• DATA FOR ANALYSIS:
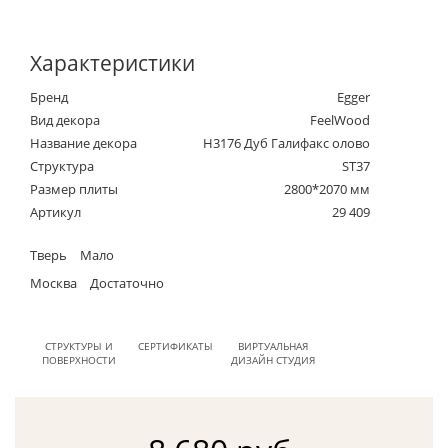
Характеристики
Бренд
Egger
Вид декора
FeelWood
Название декора
H3176 Дуб Галифакс олово
Структура
ST37
Размер плиты
2800*2070 мм
Артикул
29 409
Тверь
Мало
Москва
Достаточно
СТРУКТУРЫ И
СЕРТИФИКАТЫ
ВИРТУАЛЬНАЯ
ПОВЕРХНОСТИ
ДИЗАЙН СТУДИЯ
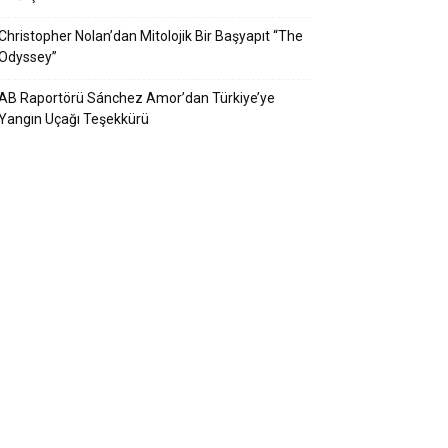
Christopher Nolan’dan Mitolojik Bir Başyapıt “The
Odyssey”
AB Raportörü Sánchez Amor’dan Türkiye’ye
Yangın Uçağı Teşekkürü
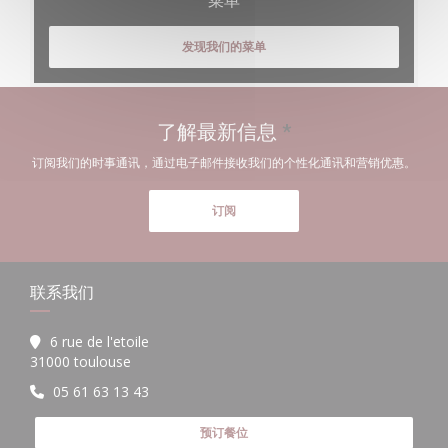
发现我们的菜单
了解最新信息
*
订阅我们的时事通讯，通过电子邮件接收我们的个性化通讯和营销优惠。
订阅
联系我们
6 rue de l'etoile
((在新窗口中打开))
31000 toulouse
05 61 63 13 43
预订餐位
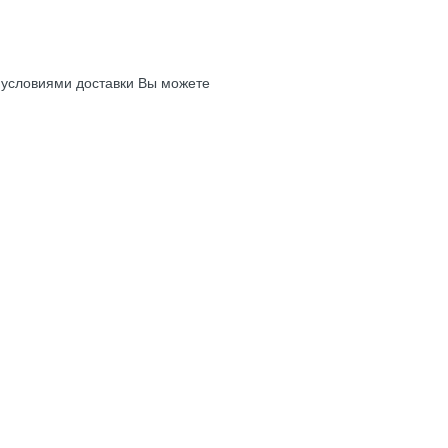
с условиями доставки Вы можете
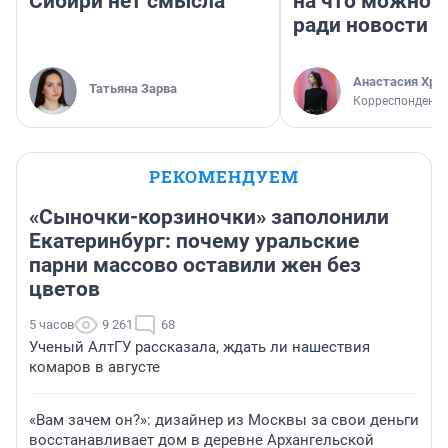
Сибири нет смысла
на что можно 
ради новости
Анастасия Хри
Татьяна Зарва
Корреспондент
РЕКОМЕНДУЕМ
«Сыночки-корзиночки» заполонили
Екатеринбург: почему уральские
парни массово оставили жен без
цветов
5 часов
9 261
68
Ученый АлтГУ рассказала, ждать ли нашествия
комаров в августе
«Вам зачем он?»: дизайнер из Москвы за свои деньги
восстанавливает дом в деревне Архангельской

• WORK ORDER: Exactly the lines from the one with "Название декора" through the end of the records should be written out, and only those. Pictures do not belong in the copy.

• REPLY TO THE TASK:
Название декора
H3176 Дуб Галифакс олово
Структура
ST37
Размер плиты
2800*2070 мм
Артикул
29 409
Тверь
Мало
Москва
Достаточно
СТРУКТУРЫ И
СЕРТИФИКАТЫ
ВИРТУАЛЬНАЯ
ПОВЕРХНОСТИ
ДИЗАЙН СТУДИЯ
Christopher Nolan’dan Mitolojik Bir Başyapıt “The
Odyssey”
AB Raportörü Sánchez Amor’dan Türkiye’ye
Yangın Uçağı Teşekkürü
发现我们的菜单
了解最新信息
*
订阅我们的时事通讯，通过电子邮件接收我们的个性化通讯和营销优惠。
订阅
联系我们
6 rue de l'etoile
((在新窗口中打开))
31000 toulouse
05 61 63 13 43
预订餐位
с условиями доставки Вы можете
Сибири нет смысла
на что можно 
ради новости
Анастасия Хри
Татьяна Зарва
Корреспондент
РЕКОМЕНДУЕМ
«Сыночки-корзиночки» заполонили
Екатеринбург: почему уральские
парни массово оставили жен без
цветов
5 часов
9 261
68
Ученый АлтГУ рассказала, ждать ли нашествия
комаров в августе
«Вам зачем он?»: дизайнер из Москвы за свои деньги
восстанавливает дом в деревне Архангельской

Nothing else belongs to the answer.